[KUTIPAN DOKUMEN]

▽

Pesta buah kelapa muda berlangsung lancar. Keesokan hari, kampungku ramai pemberitaan soal pencurian buah kelapa. Mereka tahu ada pencurian karena kulit kelapa tidak kami buang. Untungnya, tidak ada warga yang tahu aksi kami.

Tetapi dasar ada anak tolol, sepekan kemudian rahasia aksi kami bocor lewat mulut teman yang membangga-banggakan diri karena berani manjat pohon kelapa tengah malam.

Terutama aku, aku dimarahi habis-habisa. Dicap sebagai pembawa onar. Tapi nasihat sekaligus makian hanya masuk telinga kanan dan langsung keluar lewat telinga kiri.

Seingatku, punya sikap ngeyel memang hebat di kampungku. Dan aku punya sikap semacam itu. Tiap ada orang dewasa yang marah, sudah pasti mereka akan semakin geram sampai bosan. Aku tidak mempan dimarahi. Apalagi cuma lewat lisan. Lewat fisik saja aku sering. Misalnya oleh ibuku, Sani.

Di rumah sendiripun aku juga sangat bandel dan selalu ingin menang. Adikku, Rumi, harus takluk. Kalau mereka ngeyel, itu bisa bikin aku siap bertarung dengan mereka. Ibaratnya, aku ingin jadi komandan, dan mereka jadi anak buah melulu.

Pernah suatu ketika membikin nenekku marah besar. Halaman rumah kupaculi. Tanahnya yang masih basah kelemparkan semuanya ke lantai rumah. Tentu semua jadi kotor. Setelah itu aku lari karena kecewa setelah merasa tidak ada yang bisa memahami diriku.

Nenek kemudian membersihkan lantai rumah. Tanah-tanah disapu lagi dan dilemparkan ke luar. Lantai jadi bersih lagi setelah di pel. Walau begitu, nenekku butuh waktu sejam lebih untuk mengerjakannya seorang diri.

△

[DATA BERIKUT]
▽

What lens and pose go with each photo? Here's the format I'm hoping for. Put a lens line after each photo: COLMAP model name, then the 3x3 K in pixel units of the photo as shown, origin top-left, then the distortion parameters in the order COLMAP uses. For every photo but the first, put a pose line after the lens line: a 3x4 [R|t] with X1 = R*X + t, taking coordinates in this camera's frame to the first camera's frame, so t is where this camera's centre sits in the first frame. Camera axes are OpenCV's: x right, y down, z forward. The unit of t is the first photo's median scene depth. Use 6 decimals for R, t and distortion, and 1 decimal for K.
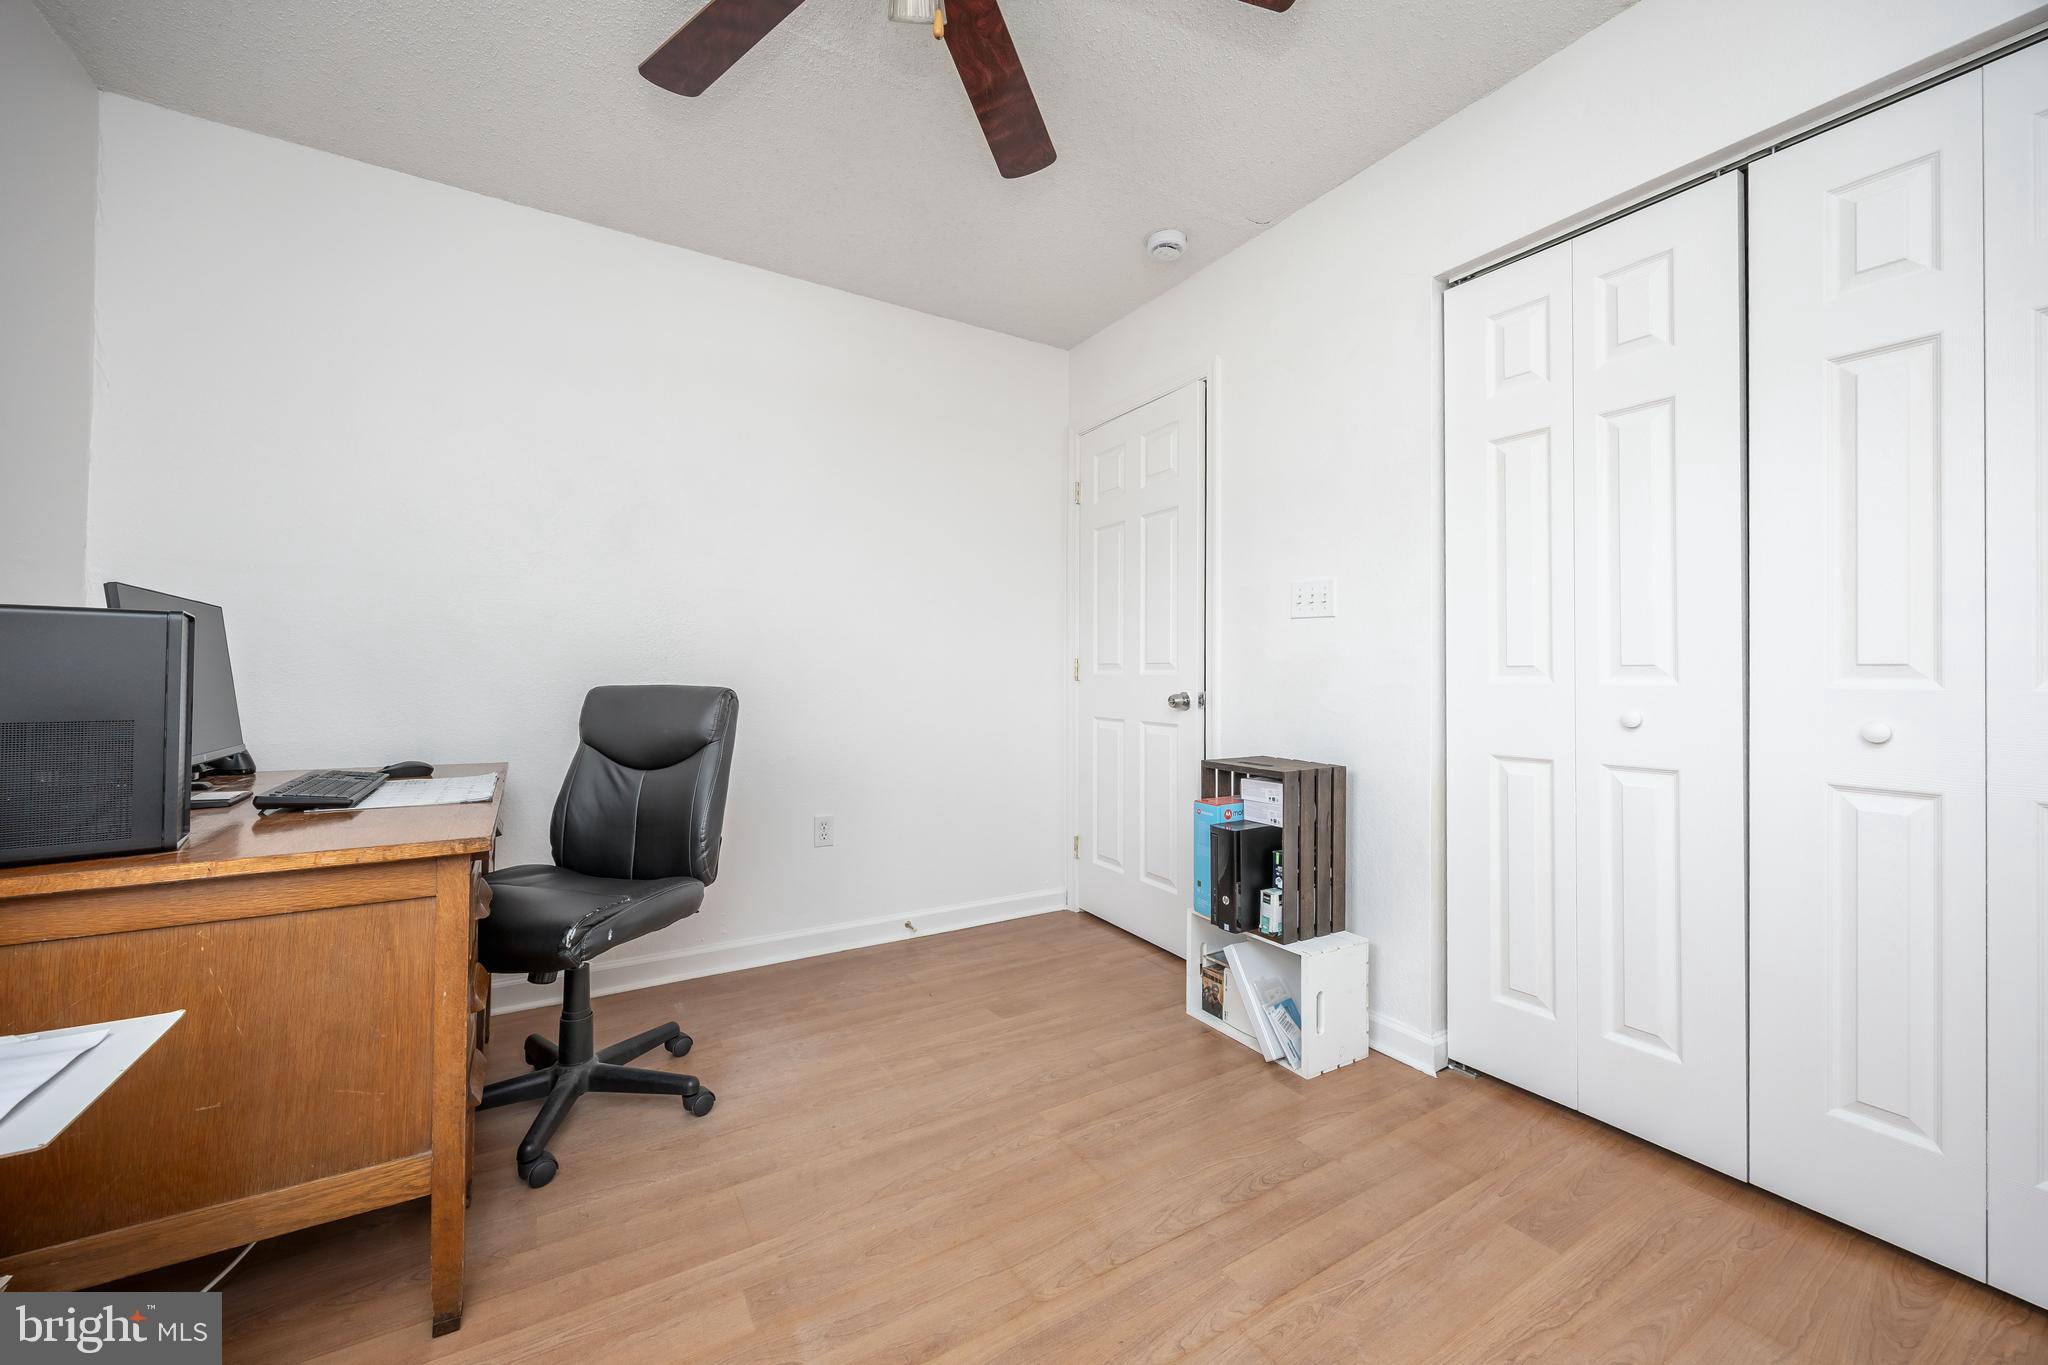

△

[KETENTUAN LATIHAN]
[1] Salin kata demi kata bagian dari kutipan dokumen, dimulai dengan "Tetapi dasar ada" dan terus sampai "anak buah melulu.".
[2] Menurut kutipan dokumen, berapa lama waktu yang dibutuhkan nenek untuk membersihkan lantai rumah seorang diri?

[HASIL YANG DIHARAPKAN]
[1]
Tetapi dasar ada anak tolol, sepekan kemudian rahasia aksi kami bocor lewat mulut teman yang membangga-banggakan diri karena berani manjat pohon kelapa tengah malam.

Terutama aku, aku dimarahi habis-habisa. Dicap sebagai pembawa onar. Tapi nasihat sekaligus makian hanya masuk telinga kanan dan langsung keluar lewat telinga kiri.

Seingatku, punya sikap ngeyel memang hebat di kampungku. Dan aku punya sikap semacam itu. Tiap ada orang dewasa yang marah, sudah pasti mereka akan semakin geram sampai bosan. Aku tidak mempan dimarahi. Apalagi cuma lewat lisan. Lewat fisik saja aku sering. Misalnya oleh ibuku, Sani.

Di rumah sendiripun aku juga sangat bandel dan selalu ingin menang. Adikku, Rumi, harus takluk. Kalau mereka ngeyel, itu bisa bikin aku siap bertarung dengan mereka. Ibaratnya, aku ingin jadi komandan, dan mereka jadi anak buah melulu.

[2] Sejam lebih.